Enables previously "slow" `gradgrad` checks on CUDA (#57802)
Summary:
Fixes https://github.com/pytorch/pytorch/issues/57508
Earlier, a few CUDA `gradgrad` checks (see the list of ops below) were disabled because of them being too slow. There have been improvements (see https://github.com/pytorch/pytorch/issues/57508 for reference) and this PR aimed on:
1. Time taken by `gradgrad` checks on CUDA for the ops listed below.

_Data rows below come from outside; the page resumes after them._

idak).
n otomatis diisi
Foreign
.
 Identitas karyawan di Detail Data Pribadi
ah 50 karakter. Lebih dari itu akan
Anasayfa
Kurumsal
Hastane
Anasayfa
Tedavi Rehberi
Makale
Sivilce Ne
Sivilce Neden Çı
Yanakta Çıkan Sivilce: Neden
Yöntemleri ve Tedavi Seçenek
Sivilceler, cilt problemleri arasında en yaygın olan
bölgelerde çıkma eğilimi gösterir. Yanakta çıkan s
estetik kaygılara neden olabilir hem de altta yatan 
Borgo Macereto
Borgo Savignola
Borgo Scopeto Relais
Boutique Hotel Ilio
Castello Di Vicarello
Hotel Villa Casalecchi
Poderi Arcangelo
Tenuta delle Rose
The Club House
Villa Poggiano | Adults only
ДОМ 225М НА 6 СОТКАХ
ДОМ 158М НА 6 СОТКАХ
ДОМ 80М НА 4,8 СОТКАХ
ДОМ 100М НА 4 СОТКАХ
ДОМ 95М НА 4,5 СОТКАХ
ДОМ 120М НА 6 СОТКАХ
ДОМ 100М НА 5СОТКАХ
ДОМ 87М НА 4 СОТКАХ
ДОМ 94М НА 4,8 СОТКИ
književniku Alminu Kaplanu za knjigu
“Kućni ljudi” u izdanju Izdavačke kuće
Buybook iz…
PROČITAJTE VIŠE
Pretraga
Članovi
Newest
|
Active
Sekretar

2. Enabling the tests again if the times sound reasonable
Ops considered: `addbmm, baddbmm, bmm, cholesky, symeig, inverse, linalg.cholesky, linalg.cholesky_ex, linalg.eigh, linalg.qr, lu, qr, solve, triangular_solve, linalg.pinv, svd, linalg.svd, pinverse, linalg.householder_product, linalg.solve`.
For numbers (on time taken) on a separate CI run: https://github.com/pytorch/pytorch/pull/57802#issuecomment-836169691.
cc: mruberry albanD pmeier
Pull Request resolved: https://github.com/pytorch/pytorch/pull/57802
Reviewed By: ngimel
Differential Revision: D28784106
Pulled By: mruberry
fbshipit-source-id: 9b15238319f143c59f83d500e831d66d98542ff8